Instruction → Return the source text of each row below, copied character for character with nothing added or changed.
___ Given entries
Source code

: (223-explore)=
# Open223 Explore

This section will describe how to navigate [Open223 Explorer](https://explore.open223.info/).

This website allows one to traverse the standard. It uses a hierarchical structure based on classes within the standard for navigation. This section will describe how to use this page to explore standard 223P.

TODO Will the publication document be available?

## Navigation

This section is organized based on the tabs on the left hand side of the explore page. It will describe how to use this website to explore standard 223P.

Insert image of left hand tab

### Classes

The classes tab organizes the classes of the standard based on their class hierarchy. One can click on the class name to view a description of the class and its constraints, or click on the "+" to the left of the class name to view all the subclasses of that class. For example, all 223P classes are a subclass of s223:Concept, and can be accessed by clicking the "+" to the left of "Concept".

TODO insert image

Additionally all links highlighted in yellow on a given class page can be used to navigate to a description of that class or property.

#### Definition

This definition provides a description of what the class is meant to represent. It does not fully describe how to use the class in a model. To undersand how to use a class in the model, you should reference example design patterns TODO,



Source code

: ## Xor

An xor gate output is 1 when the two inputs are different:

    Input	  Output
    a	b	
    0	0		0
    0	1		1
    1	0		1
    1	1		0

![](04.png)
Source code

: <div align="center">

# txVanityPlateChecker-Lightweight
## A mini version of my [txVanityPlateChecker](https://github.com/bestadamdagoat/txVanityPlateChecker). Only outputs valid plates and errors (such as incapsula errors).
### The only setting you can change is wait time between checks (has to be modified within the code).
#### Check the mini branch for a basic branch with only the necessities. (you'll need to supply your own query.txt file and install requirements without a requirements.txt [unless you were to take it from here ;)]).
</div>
______
Exercise solution →
Source code

: (223-explore)=
# Open223 Explore

This section will describe how to navigate [Open223 Explorer](https://explore.open223.info/).

This website allows one to traverse the standard. It uses a hierarchical structure based on classes within the standard for navigation. This section will describe how to use this page to explore standard 223P.

TODO Will the publication document be available?

## Navigation

This section is organized based on the tabs on the left hand side of the explore page. It will describe how to use this website to explore standard 223P.

Insert image of left hand tab

### Classes

The classes tab organizes the classes of the standard based on their class hierarchy. One can click on the class name to view a description of the class and its constraints, or click on the "+" to the left of the class name to view all the subclasses of that class. For example, all 223P classes are a subclass of s223:Concept, and can be accessed by clicking the "+" to the left of "Concept".

TODO insert image

Additionally all links highlighted in yellow on a given class page can be used to navigate to a description of that class or property.

#### Definition

This definition provides a description of what the class is meant to represent. It does not fully describe how to use the class in a model. To undersand how to use a class in the model, you should reference example design patterns TODO,



Source code

: ## Xor

An xor gate output is 1 when the two inputs are different:

    Input	  Output
    a	b	
    0	0		0
    0	1		1
    1	0		1
    1	1		0

![](04.png)
Source code

: <div align="center">

# txVanityPlateChecker-Lightweight
## A mini version of my [txVanityPlateChecker](https://github.com/bestadamdagoat/txVanityPlateChecker). Only outputs valid plates and errors (such as incapsula errors).
### The only setting you can change is wait time between checks (has to be modified within the code).
#### Check the mini branch for a basic branch with only the necessities. (you'll need to supply your own query.txt file and install requirements without a requirements.txt [unless you were to take it from here ;)]).
</div>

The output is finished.